The Supreme Court of Canada recently ruled in favor of Newton in the Crookes v. Newton, declaring that this specific use of linking to allegedly defamatory material did not constitute publishing. A number of people have suggested this has links to policy discussions in copyright where sites like ISOHunt that allegedly "just link" to content should be equally immune (See article by Jesse Brown as an example).
I think this requires more than a cursory look at both what the Supreme Court said and the policy being proposed to be added within C-11.
In Crooks v. Newton the judges did not suggest that all linking was immune. There are qualifications to that immunity offered using different language from different judges.
Per Binnie, LeBel, Abella, Charron, Rothstein and Cromwell JJ.:
Only when a hyperlinker presents content from the hyperlinked material in a way that actually repeats the defamatory content, should that content be considered to be “published” by the hyperlinker.
Per McLachlin C.J. and Fish J.:
The reasons of the majority are agreed with substantially. However, a hyperlink should constitute publication if, read contextually, the text that includes the hyperlink constitutes adoption or endorsement of the specific content it links to. A mere general reference to a website is not enough to find publication.
Per Deschamps J.:
In order to satisfy the requirements of the first component of publication, the plaintiff must establish, on a balance or probabilities, that the hyperlinker performed a deliberate act that made defamatory information readily available to a third party in a comprehensible form.
In other words, context matters. To translate this general policy into a copyright context, if the courts find that links being made are a deliberate act to make infringing material readily available, the entity linking wouldn't be immune.
Copyright bill C-11 will add a new type of secondary infringement relating to the provision of services.
27(2.3) It is an infringement of copyright for a person to provide, by means of the Internet or another digital network, a service that the person knows or should have known is designed primarily to enable acts of copyright infringement if an actual infringement of copyright occurs by means of the Internet or another digital network as a result of the use of that service.
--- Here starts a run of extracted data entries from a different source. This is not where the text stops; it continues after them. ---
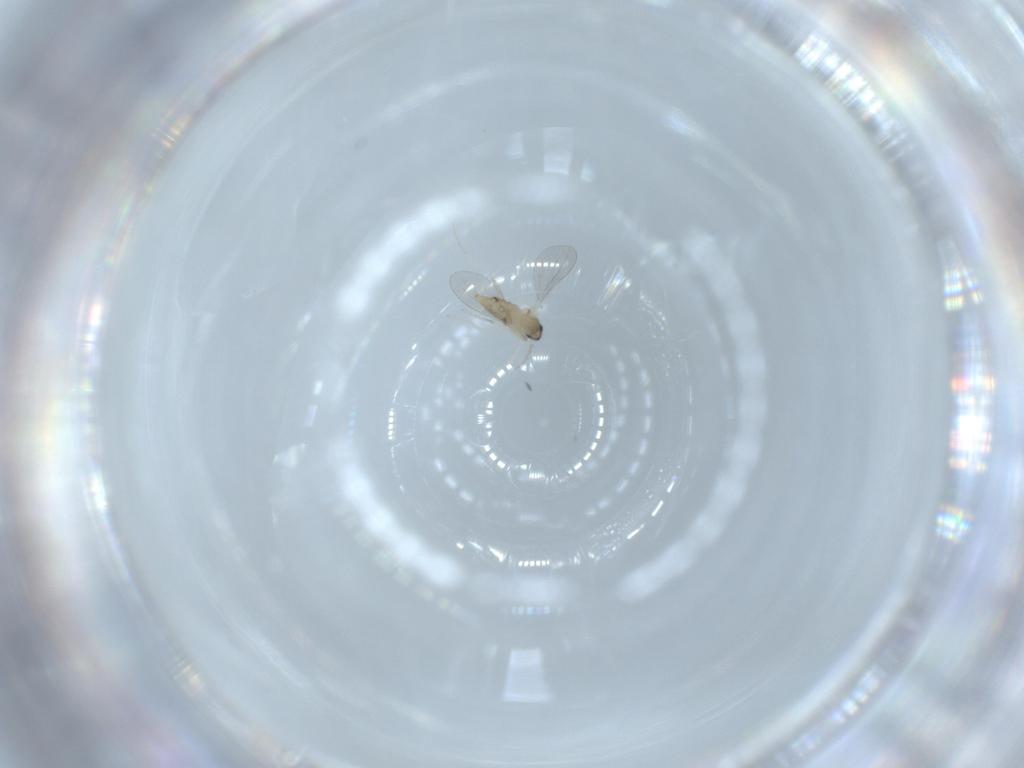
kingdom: Animalia
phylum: Arthropoda
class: Insecta
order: Diptera
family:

I will for the moment allow the legal community to spend years debating the meaning of "designed primarily to enable" (and the odd focus on "digital" yet again).
We will eventually get multiple worded interpretations from the supreme court, but it will come down to something similar to what was decided in the defamation case. Linking to material without endorsing defamatory or inducing infringing activities will not make one liable, but if you are trying to use linking to get around the spirit of the law then you won't be immune.
In the United States they had a case MGM Studios, Inc. v. Grokster, Ltd where their Supreme Court held the following:
"We hold that one who distributes a device with the object of promoting its use to infringe copyright, as shown by clear expression or other affirmative steps taken to foster infringement, is liable for the resulting acts of infringement by third parties."
While I believe the new "inducement" standard set out by the United States Supreme Court is more clear than what we see in Bill C-11, the general theme is very similar.
I for one won't be very sad when ISOHunt, yet another pillar of the false claim that Canada is a "piracy haven", closes.